* _Exercise description_
The required output is the lines below from the line containing "right eye: (774, 146)" to the line containing "right front paw: (713, 472)", inclusive, retyped exactly. No other lines belong in it.

◇ ◇ ◇ ◇ ◇

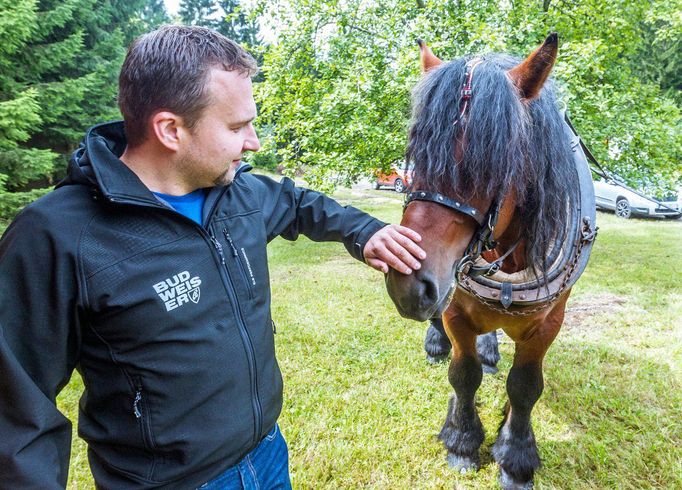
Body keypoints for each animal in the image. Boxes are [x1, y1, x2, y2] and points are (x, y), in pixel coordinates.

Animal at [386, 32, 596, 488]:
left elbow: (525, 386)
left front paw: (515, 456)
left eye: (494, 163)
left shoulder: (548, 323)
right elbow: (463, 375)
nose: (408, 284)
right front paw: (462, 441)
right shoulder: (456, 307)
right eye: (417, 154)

◇ ◇ ◇ ◇ ◇

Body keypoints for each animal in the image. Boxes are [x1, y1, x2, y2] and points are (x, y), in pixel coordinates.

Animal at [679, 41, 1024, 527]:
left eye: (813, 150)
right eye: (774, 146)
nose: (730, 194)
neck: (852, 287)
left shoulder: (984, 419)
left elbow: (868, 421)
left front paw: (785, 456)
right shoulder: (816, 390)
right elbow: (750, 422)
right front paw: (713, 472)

◇ ◇ ◇ ◇ ◇

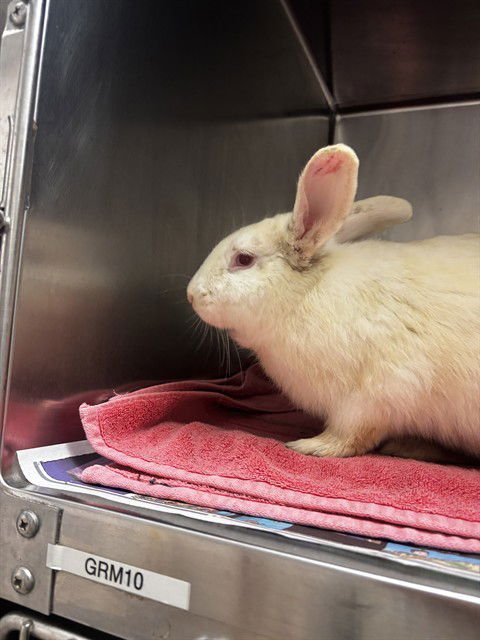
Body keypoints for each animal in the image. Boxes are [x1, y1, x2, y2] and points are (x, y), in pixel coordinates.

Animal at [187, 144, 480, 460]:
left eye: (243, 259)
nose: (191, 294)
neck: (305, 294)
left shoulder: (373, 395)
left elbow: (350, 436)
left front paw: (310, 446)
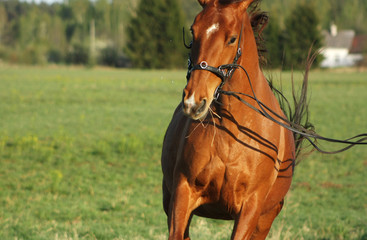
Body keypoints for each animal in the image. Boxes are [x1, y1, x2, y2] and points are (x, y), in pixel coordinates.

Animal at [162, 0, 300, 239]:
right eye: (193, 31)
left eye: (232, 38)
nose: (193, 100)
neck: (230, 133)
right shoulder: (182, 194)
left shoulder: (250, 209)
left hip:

◇ ◇ ◇ ◇ ◇

* _Solved problem_
right eye: (774, 146)
nose: (730, 194)
neck: (852, 287)
left shoulder: (984, 419)
left elbow: (868, 421)
left front paw: (785, 456)
right shoulder: (816, 390)
right elbow: (750, 422)
right front paw: (713, 472)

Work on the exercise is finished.